When we think about grilling meats for a summer event most of us think of burgers, dogs, brats, chops and steaks. All great choices and it’s hard to go wrong with any of them. If, however, you want to step your BBQ grilling game up a notch and show the neighbors what a real grill master you are, why not consider a beef brisket, one of the BBQ staples of the lone star state, Texas?
The brisket is cut from the breast section of a side of the animal. As with any cut of beef, it’s flavor and juiciness will be directly related to the amount of marbling (fat) contained in the animal, so you will want to be certain to choose only a USDA Prime or Choice cut of brisket. It just so happens that we are featuring beef briskets this week -- so enjoy the savings.
The first thing that you will want to do is prep your brisket.
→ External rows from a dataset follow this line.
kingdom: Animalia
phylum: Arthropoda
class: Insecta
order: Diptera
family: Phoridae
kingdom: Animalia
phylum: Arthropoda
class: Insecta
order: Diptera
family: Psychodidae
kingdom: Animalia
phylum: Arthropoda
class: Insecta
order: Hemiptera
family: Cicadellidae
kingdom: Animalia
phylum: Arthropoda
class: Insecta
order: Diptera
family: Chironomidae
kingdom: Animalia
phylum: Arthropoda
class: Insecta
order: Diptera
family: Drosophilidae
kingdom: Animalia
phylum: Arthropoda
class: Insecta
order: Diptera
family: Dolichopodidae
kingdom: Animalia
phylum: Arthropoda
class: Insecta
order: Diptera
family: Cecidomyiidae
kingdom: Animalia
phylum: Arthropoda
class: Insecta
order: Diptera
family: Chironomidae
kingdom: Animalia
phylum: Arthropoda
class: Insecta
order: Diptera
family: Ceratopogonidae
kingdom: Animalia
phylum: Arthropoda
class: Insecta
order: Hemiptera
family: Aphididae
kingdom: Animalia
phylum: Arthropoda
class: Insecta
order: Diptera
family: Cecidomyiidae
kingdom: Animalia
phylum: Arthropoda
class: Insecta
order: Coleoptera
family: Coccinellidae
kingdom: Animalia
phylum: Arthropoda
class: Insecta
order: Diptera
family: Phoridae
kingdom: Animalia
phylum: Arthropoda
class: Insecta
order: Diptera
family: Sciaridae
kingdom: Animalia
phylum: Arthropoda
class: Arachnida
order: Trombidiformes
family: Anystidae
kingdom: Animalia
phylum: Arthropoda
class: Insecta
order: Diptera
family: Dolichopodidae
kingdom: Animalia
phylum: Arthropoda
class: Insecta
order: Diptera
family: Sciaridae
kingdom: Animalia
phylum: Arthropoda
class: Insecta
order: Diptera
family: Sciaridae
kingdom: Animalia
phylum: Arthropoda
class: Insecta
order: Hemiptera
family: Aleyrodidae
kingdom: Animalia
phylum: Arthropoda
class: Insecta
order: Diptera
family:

There is going to be some amount of fat that you will want to remove because smoke and rub won't penetrate it. It will take more time and fuel to cook the brisket with all the fat intact. And in the end, you're not going to eat the fat -- you're going to cut it away and discard it.
So, select a very sharp knife and cut away some of the thickest areas of fat on the brisket and trim the fat cap over the flat to 1/8" to 1/4". This leaves enough fat to keep the brisket moist during cooking. Concerned that you don’t know how to do this correctly or don’t have the proper equipment? Don’t worry, our meat cutters can open the Cryovac and trim your brisket FREE of charge, you simply pay the price shown on the untrimmed package.
Next, you will need to season your brisket. I’ve checked and in Texas, the most popular seasoning is a simple 50/50 mix of sea salt and coarsely ground black pepper along with the smoke created while cooking. If you want to be more adventurous, we have a wide selection of rubs and marinades available for sale in aisle 4.
Okay, it’s time to start grilling. For a gas grill, soak 6 cups wood chips in a bowl of water for at least 30 minutes or overnight. Leave in water throughout the cooking process. Have some additional dry chips in reserve. Light only 1 grill burner to medium (if using a 3-burner grill, light burner on either end). Make sure that your drip tray is empty because as it cooks a good deal of fat will be rendered. Place smoker box over the lit burner and add to it add ½ cup soaked wood chips, and close grill. Adjust heat as needed to keep the temperature at 225-250 degrees. The wood chips should begin to smolder and release a steady stream of smoke. How long this takes depends on how wet your chips are and the heat of your grill. To get more smoke without increasing grill heat, add a few dry chips to the soaked ones.
Place brisket, fatty side up, on grill grate as far away from the lit burner as possible. Resist the urge to open grill often, as this will cause the temperature to fluctuate. Adjust heat as needed to keep the temperature steady at 225-250 degrees. Check wood chips every 45 minutes or so, and add soaked chips by 1/2-cups as needed to keep smoke level constant. Keep smoking the brisket, rotating every 3 hours and flipping as needed if top or bottom is coloring faster than the other until meat is very tender but not falling apart and an instant-read thermometer inserted into the thickest part of meat registers 195-205 degrees, 10-12 hours total.
As always, don’t forget to let your brisket rest at least 30 minutes. Slice brisket against the grain 1/2" thick. There you go, partner -- you are now a virtual member of the Lone Star BBQ Association.